La construcción puede sonar creíble: su único problema es que no es cierta. La realidad -ratificable por varios de los que asistimos a una reunión entre las ejecutivas del PSOE y de la UGT, celebrada en la antigua sede federal socialista de la calle Santa Engracia- es que era González quien quería incorporar a su primer Gobierno, como ministro de Trabajo, a José Luis Corcuera, a la sazón miembro de la comisión ejecutiva confederal de UGT.

Para facilitar esa opción, en la campaña gráfica del PSOE en las elecciones de 1982, Corcuera había sido elegido por el partido para representar la imagen obrero-sindical del programa socialista. Ante la imposibilidad de que un miembro de la ejecutiva de UGT fuera ministro de Trabajo, González nominó a Almunia para esa responsabilidad.
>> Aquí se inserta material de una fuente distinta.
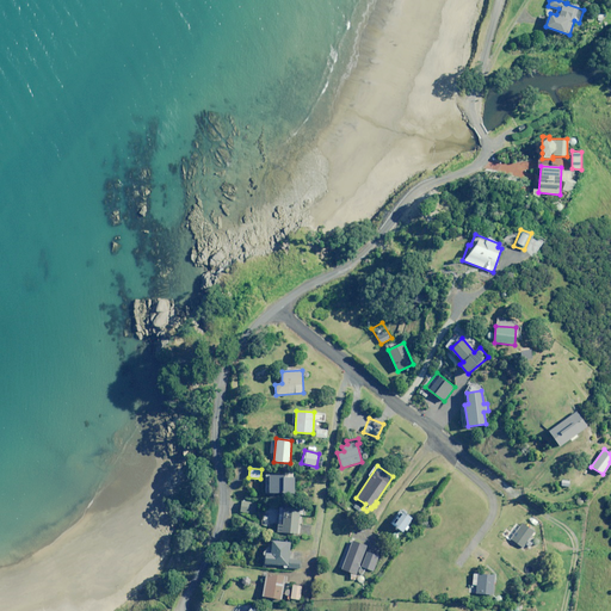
[(294,494),(295,473),(284,473),(284,475),(265,474),(265,493),(294,494)]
En conclusión, y al margen de la valoración que cada uno pueda tener sobre el conflicto que enfrentó a la UGT con los Gobiernos socialistas, hay algo incontestable: ese conflicto no comenzó porque Redondo y la ejecutiva de UGT quisieran imponer a alguien de la dirección del sindicato como titular de Trabajo.

Pasando de los hechos a las cuestiones analíticas o valorativas, es, en mi opinión, inexacto decir que la UGT quisiera imponer los intereses particulares del mundo del trabajo por encima de los intereses generales -fundamental concepto éste que cuando conviene, se contrapone al general interés de la gente, como sucedió el 14-D y el 20-J- que le corresponde defender al Gobierno.
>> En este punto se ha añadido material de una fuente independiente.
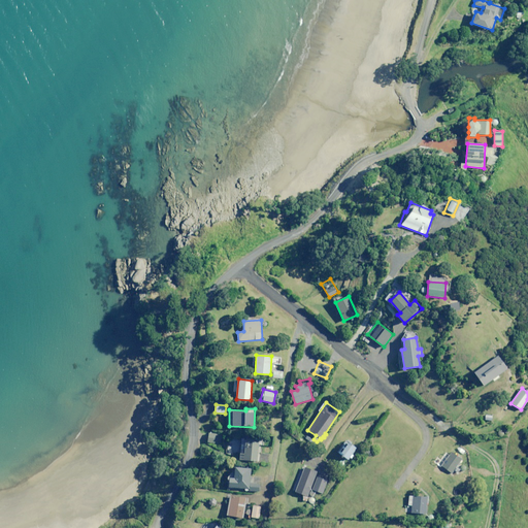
[(232,429),(231,437),(241,438),(241,429),(232,429)]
En realidad, los primeros conflictos del sindicato con el Gobierno socialista surgieron o bien porque no se cumplía el programa electoral (aplicación de la ley de 40 horas), o bien porque no se cumplían los acuerdos firmados con el Gobierno (reconversión, Acuerdo Económico Social). Ninguna de las reivindicaciones del sindicato se situó nunca más allá de lo que establecía el programa del gobierno en 1982.
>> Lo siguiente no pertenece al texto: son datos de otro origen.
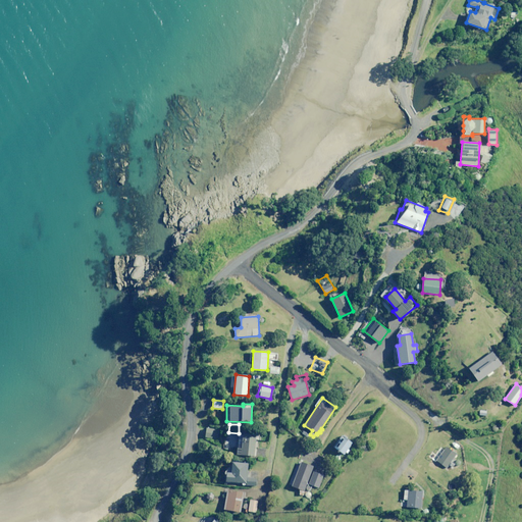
[(218,429),(206,428),(205,437),(218,438),(218,429)]
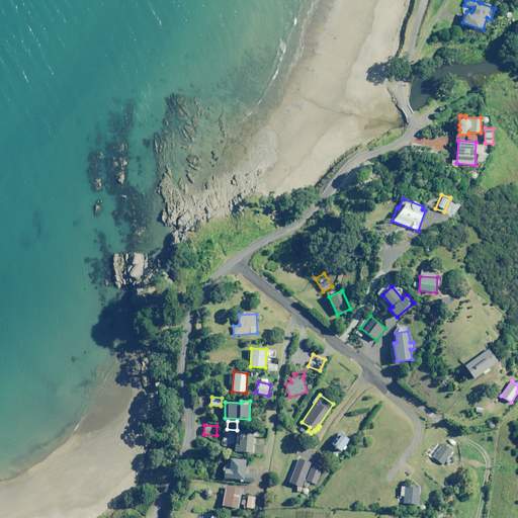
[(254,430),(241,429),(241,433),(238,433),(236,451),(252,452),(254,430)]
Más tarde, los conflictos se concentraron en los proyectos de desregulación laboral. Junto a otras muchas realizaciones muy positivas, como la universalización de la asistencia sanitaria o de la enseñanza, la paternidad de la precariedad actual del mercado de trabajo corresponde a los gobiernos socialistas. Contrariamente a quienes opinan que el problema ha estado en no haber podido aplicar más medidas desreguladoras -como el plan de empleo juvenil de 1988, que luego, por otro lado, se materializo en el famoso 'contrato basura' creado en 1994- por la oposición de unos 'sindicatos sin coraje' (el PP les ha acusado de 'antipatriotas'), opino que la precariedad es uno de los problemas estructurales más negativos de nuestra economía, de nuestro mercado de trabajo y de las dificultades para que nuestros jóvenes puedan construir un proyecto autónomo de vida.

Es también muy contestable la tesis de que el problema de autonomía lo tuviera el Gobierno socialista. Pienso, por el contrario, que la cuestión se planteaba de manera inversa: fue sobre todo el sindicato quien tuvo que defender su autonomía de los intentos del Gobierno por instrumentalizarlo. No creo, por tanto, que sea muy acertada la referencia que hace González a la experiencia laborista británica (supongo que durante el Gobierno de Harold Wilson). Pero es un tema que no cabe desarrollar en este espacio.

En todo caso, si, como se ha dicho, no hay identidad sin memoria, habría que evitar distorsionar la memoria a conveniencia para no caer en una reescritura de los hechos ni trastocar la identidad de sus protagonistas.